If a model contains only fully reified statements or the user is only interested in querying fully reified statements (i.e., partially reified statements are to be ignored), then another optimization is possible that eliminates unnecessary joins for reified statements. For example, consider the following query over reified statements.
                    <Var1, rdf:subject, "Alice"> AND <Var1, rdf:object, V2>
This retrieves all reified statements about Alice. The normal Fastpath algorithm will generate a join for these two patterns. However, we note that fully reified statements are stored in a single database row. So, if the user is only interested in query results for fully reified statements, then the join can be replaced by a simple select. This optimization is enabled by calling setQueryFullReified(true).

To retrieve the current settings for any of these optimization settings, there are corresponding get methods, that return a boolean e.g., getQueryOnlyAsserted(). Note that the values of these options are not persisted in the database (see Options).

Fastpath Support for Convenient and Minimal Reification Styles

Convenient and Minimal reification styles hide reification triples from the Find operation. Consequently, using these reification styles has the same effect as specifying setQueryOnlyAsserted(true).

Limitations

Known Bugs

Concurrent updates: if the RDQL query is not run within a transaction, anomalies may occur if the underlying persistent model is updated by some other application between the the time an RDQL query is compiled and subsequently executed.
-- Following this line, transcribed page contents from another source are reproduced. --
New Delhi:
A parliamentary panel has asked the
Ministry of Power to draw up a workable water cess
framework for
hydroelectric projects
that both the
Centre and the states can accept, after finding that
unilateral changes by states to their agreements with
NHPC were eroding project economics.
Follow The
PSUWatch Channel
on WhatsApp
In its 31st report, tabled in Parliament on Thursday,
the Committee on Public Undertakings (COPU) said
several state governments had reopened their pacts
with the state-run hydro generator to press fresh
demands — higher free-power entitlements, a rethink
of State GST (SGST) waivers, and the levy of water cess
Generally, this should not be a problem but there are situations where a query may return no results. In particular, if a query references a long literal or URI, the database identifier for that object is obtained at compilation time. If the literal does not exist at compilation time but is subsequently added prior to running the query, then no results are returned when, in fact, results should be returned. There may be other examples of anomalies.
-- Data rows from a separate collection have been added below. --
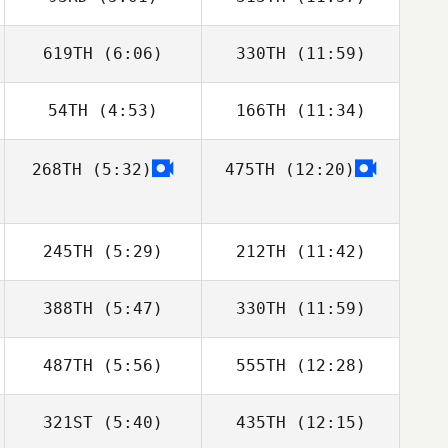
David Hamelin
David Hamelin
619TH
(6:06)
330TH
(11:59)
Luke Parker
Molly McGrandy
54TH
(4:53)
166TH
(11:34)
Dimitri Saadi
Frederic Zitter
268TH
(5:32)
475TH
(12:20)
Matt Rattay
Matt Rattay
245TH
(5:29)
212TH
(11:42)
388TH
(5:47)
330TH
(11:59)
Brian Yeung
Amanda
Wiechens
487TH
(5:56)
555TH
(12:28)
Anthony Serpe
Anthony Serpe
321ST
(5:40)
435TH
(12:15)
Nicholas Hassan
Nicholas Hassan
Limitations/Future Enhancements

Querying across graphs. Currently, Fastpath does not optimize queries across graphs. A separate SQL statement is generated for each graph. Some support for querying across graphs will be enabled in the future.
Querying across tables. Within a model, Fastpath only optimizes patterns over the same table. Limited support for queryng across tables will be enabled in the future.
Predicate variables. Fastpath only supports predicate variables in the case that queryOnlyAsserted is true. In the future, it should also be possible to enable predicate variables for some types of RDQL queries when queryOnlyReified is true.
Query Log. There is currently no easy-to-use facility to log the SQL statements generated by Fastpath. However, to print a  trace of the generated SQL on System.out, uncomment line 60 of jena.db.impl.DBStage.java. In the future, we hope to add an API for accessing information about the generated SQL, including the statement string.
Query Constraints. Currently RDQL constraints are not processed within the database engine. In the future, constraints will be processed in the database engine.